• WHAT TO PRODUCE:
All that should be output is the block of lines below from the line with "right hip: (250, 845)" to the line with "right ankle: (442, 810)", both included, exactly as written.

• Data entries:
★ ★ ★ ★ ★ ★ ★
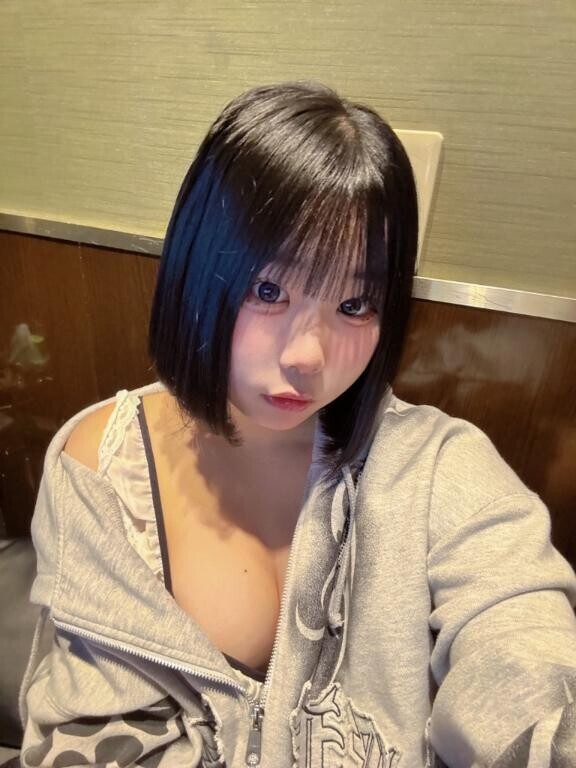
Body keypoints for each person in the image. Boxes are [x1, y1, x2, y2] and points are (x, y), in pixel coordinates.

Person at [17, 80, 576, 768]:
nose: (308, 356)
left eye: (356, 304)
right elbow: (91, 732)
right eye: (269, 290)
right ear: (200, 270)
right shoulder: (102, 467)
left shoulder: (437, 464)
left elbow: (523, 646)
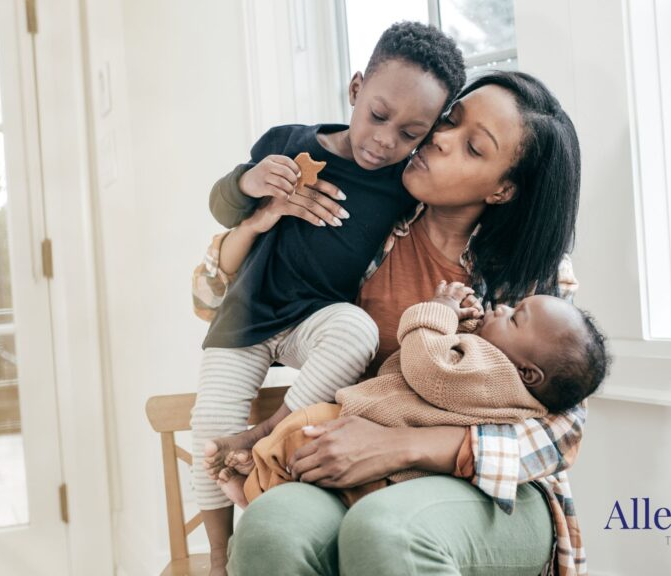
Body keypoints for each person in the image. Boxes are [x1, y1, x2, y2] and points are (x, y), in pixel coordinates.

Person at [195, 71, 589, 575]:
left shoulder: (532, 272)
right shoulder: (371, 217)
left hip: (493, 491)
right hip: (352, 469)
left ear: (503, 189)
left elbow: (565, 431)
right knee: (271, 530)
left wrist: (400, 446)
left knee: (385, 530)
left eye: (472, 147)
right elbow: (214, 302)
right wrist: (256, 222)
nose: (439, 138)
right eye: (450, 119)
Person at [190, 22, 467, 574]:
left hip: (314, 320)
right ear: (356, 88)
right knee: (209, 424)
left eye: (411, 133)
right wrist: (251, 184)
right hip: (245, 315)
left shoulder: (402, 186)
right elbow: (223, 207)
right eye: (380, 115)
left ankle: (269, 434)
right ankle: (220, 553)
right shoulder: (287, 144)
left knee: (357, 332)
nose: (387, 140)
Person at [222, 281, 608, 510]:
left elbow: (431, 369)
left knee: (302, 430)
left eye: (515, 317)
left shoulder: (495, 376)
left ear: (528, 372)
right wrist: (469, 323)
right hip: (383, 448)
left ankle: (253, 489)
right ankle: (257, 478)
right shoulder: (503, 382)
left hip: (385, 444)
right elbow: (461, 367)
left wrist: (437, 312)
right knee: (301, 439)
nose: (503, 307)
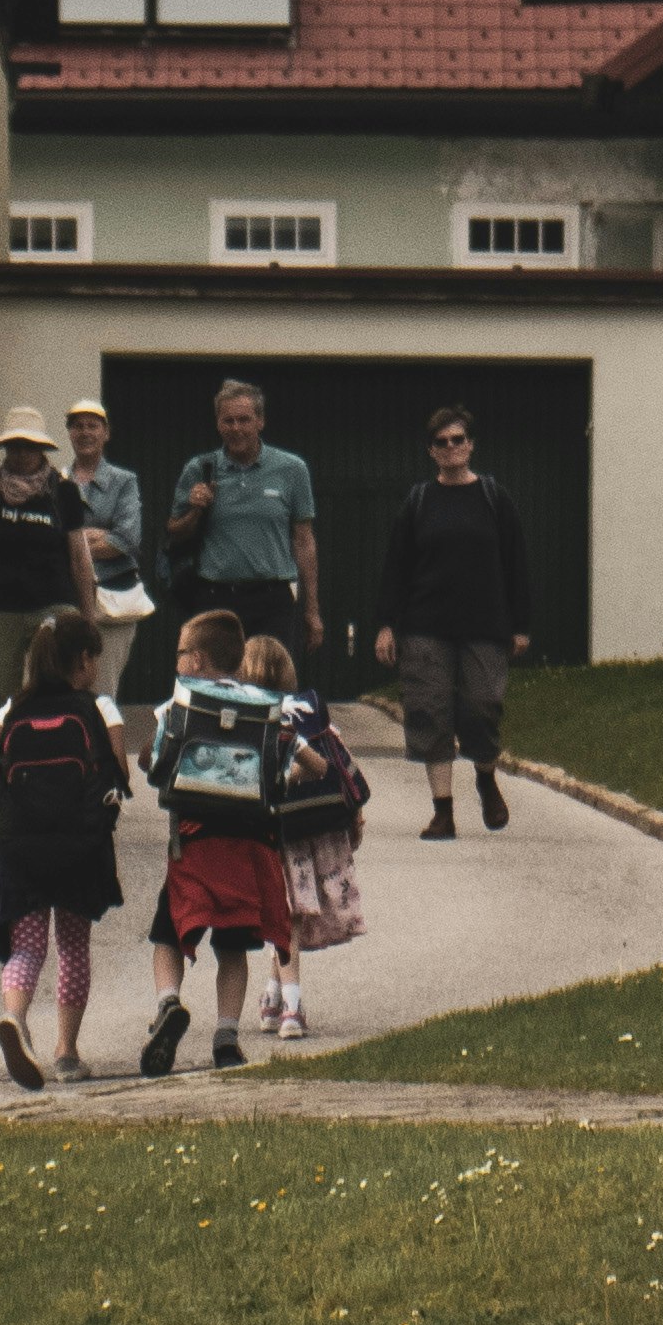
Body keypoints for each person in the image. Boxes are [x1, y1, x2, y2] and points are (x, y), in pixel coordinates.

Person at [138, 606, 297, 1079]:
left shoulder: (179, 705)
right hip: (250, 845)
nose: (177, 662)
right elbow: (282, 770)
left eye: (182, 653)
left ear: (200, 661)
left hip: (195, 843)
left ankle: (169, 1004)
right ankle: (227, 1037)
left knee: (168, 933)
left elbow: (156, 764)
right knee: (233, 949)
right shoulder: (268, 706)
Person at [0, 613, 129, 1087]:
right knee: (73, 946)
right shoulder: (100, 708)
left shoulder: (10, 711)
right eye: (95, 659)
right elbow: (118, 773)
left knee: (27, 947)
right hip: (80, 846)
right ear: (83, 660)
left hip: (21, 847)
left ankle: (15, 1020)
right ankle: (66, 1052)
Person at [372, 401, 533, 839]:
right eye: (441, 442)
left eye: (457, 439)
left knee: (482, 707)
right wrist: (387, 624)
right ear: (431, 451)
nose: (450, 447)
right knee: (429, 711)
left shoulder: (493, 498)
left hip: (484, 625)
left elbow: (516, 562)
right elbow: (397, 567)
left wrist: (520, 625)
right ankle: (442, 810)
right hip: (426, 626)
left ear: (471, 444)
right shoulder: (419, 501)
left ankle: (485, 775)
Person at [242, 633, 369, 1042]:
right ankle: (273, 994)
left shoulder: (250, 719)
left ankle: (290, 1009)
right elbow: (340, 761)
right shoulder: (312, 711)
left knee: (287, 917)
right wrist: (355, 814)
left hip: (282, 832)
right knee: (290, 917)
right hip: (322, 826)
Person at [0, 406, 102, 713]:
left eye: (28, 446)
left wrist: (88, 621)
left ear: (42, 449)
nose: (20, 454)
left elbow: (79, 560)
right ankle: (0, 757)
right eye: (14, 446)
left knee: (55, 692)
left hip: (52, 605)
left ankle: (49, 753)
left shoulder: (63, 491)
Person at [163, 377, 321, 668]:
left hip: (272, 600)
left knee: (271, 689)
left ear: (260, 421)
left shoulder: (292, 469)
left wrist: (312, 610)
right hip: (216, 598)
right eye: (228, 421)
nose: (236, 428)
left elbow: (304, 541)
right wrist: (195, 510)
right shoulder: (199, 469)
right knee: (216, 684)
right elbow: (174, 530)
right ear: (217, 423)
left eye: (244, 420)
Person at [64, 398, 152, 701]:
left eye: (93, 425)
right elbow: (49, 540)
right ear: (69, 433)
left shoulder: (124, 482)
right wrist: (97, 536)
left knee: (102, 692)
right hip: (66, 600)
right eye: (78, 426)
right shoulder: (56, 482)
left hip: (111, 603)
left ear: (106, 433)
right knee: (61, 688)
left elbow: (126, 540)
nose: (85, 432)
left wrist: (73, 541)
★ ★ ★ ★ ★ ★ ★
• SOLUTION TO THIS PROBLEM:
right hip: (250, 845)
nose: (177, 662)
right elbow: (282, 770)
left eye: (182, 653)
left ear: (200, 661)
left hip: (195, 843)
left ankle: (169, 1004)
right ankle: (227, 1037)
left knee: (168, 933)
left elbow: (156, 764)
right knee: (233, 949)
right shoulder: (268, 706)
Person at [0, 613, 129, 1087]:
right knee: (73, 946)
right shoulder: (100, 708)
left shoulder: (10, 711)
right eye: (95, 659)
right elbow: (118, 773)
left knee: (27, 947)
right hip: (80, 846)
right ear: (83, 660)
left hip: (21, 847)
left ankle: (15, 1020)
right ankle: (66, 1052)
Person at [372, 401, 533, 839]:
right eye: (441, 442)
left eye: (457, 439)
left knee: (482, 707)
right wrist: (387, 624)
right ear: (431, 451)
nose: (450, 447)
right knee: (429, 711)
left shoulder: (493, 498)
left hip: (484, 625)
left elbow: (516, 562)
right elbow: (397, 567)
left wrist: (520, 625)
right ankle: (442, 810)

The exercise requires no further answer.